> **BRIEF**:
Retype each record below word for word. Leave the pictures out.

> **SOURCE INFORMATION**:

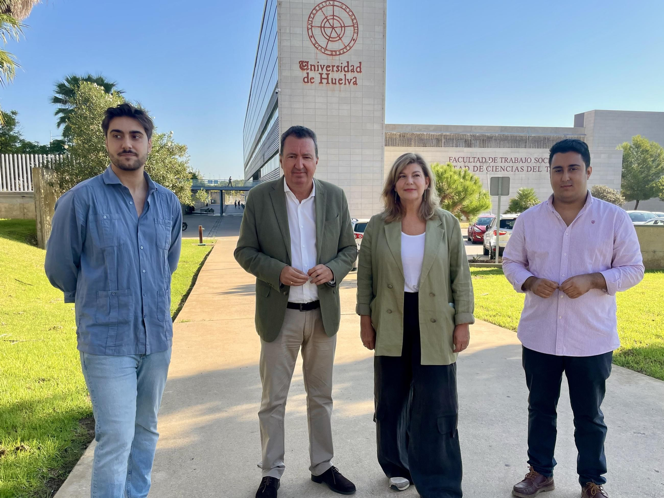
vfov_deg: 53.0
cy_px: 249
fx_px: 499
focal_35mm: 26
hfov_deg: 67.3
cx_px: 332
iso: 32
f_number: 1.6
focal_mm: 4.2
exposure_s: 1/1575
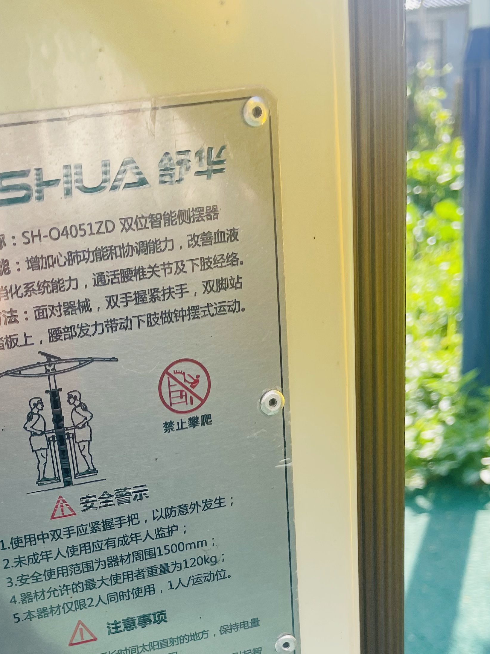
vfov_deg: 37.3
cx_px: 145
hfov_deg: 29.9
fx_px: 906
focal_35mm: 48
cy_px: 579
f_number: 1.6
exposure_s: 1/572
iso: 32
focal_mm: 4.2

> **YOUR SOLUTION**:
vfov_deg: 53.0
cy_px: 249
fx_px: 499
focal_35mm: 26
hfov_deg: 67.3
cx_px: 332
iso: 32
f_number: 1.6
focal_mm: 4.2
exposure_s: 1/1575
vfov_deg: 37.3
cx_px: 145
hfov_deg: 29.9
fx_px: 906
focal_35mm: 48
cy_px: 579
f_number: 1.6
exposure_s: 1/572
iso: 32
focal_mm: 4.2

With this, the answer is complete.